> _Problem statement_
This exercise calls for the records to be repeated in full, exactly as written.

(Extracted page text data)

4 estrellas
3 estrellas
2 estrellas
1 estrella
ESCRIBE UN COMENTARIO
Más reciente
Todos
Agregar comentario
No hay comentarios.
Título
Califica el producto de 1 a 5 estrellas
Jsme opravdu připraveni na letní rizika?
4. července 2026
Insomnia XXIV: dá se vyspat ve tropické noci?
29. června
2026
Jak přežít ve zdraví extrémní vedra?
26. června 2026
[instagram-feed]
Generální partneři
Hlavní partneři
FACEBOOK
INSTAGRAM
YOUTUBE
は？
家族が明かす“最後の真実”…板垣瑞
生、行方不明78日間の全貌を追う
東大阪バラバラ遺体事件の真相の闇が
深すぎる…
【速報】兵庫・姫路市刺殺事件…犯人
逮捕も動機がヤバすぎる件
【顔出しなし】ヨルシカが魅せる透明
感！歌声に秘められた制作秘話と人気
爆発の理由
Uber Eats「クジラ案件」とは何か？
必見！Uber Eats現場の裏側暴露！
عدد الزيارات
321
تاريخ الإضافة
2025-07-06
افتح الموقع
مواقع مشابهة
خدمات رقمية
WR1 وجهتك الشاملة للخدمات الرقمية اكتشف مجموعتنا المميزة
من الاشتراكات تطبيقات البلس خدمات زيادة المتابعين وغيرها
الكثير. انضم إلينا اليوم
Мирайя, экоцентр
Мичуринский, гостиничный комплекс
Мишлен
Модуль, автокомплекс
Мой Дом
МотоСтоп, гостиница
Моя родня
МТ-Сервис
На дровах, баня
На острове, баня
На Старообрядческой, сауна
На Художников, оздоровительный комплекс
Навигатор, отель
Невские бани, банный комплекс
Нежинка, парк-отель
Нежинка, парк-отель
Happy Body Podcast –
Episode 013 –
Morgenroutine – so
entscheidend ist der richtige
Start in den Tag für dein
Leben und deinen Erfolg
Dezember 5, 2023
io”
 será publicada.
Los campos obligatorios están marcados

> _Answer area_
4 estrellas
3 estrellas
2 estrellas
1 estrella
ESCRIBE UN COMENTARIO
Más reciente
Todos
Agregar comentario
No hay comentarios.
Título
Califica el producto de 1 a 5 estrellas
Jsme opravdu připraveni na letní rizika?
4. července 2026
Insomnia XXIV: dá se vyspat ve tropické noci?
29. června
2026
Jak přežít ve zdraví extrémní vedra?
26. června 2026
[instagram-feed]
Generální partneři
Hlavní partneři
FACEBOOK
INSTAGRAM
YOUTUBE
は？
家族が明かす“最後の真実”…板垣瑞
生、行方不明78日間の全貌を追う
東大阪バラバラ遺体事件の真相の闇が
深すぎる…
【速報】兵庫・姫路市刺殺事件…犯人
逮捕も動機がヤバすぎる件
【顔出しなし】ヨルシカが魅せる透明
感！歌声に秘められた制作秘話と人気
爆発の理由
Uber Eats「クジラ案件」とは何か？
必見！Uber Eats現場の裏側暴露！
عدد الزيارات
321
تاريخ الإضافة
2025-07-06
افتح الموقع
مواقع مشابهة
خدمات رقمية
WR1 وجهتك الشاملة للخدمات الرقمية اكتشف مجموعتنا المميزة
من الاشتراكات تطبيقات البلس خدمات زيادة المتابعين وغيرها
الكثير. انضم إلينا اليوم
Мирайя, экоцентр
Мичуринский, гостиничный комплекс
Мишлен
Модуль, автокомплекс
Мой Дом
МотоСтоп, гостиница
Моя родня
МТ-Сервис
На дровах, баня
На острове, баня
На Старообрядческой, сауна
На Художников, оздоровительный комплекс
Навигатор, отель
Невские бани, банный комплекс
Нежинка, парк-отель
Нежинка, парк-отель
Happy Body Podcast –
Episode 013 –
Morgenroutine – so
entscheidend ist der richtige
Start in den Tag für dein
Leben und deinen Erfolg
Dezember 5, 2023
io”
 será publicada.
Los campos obligatorios están marcados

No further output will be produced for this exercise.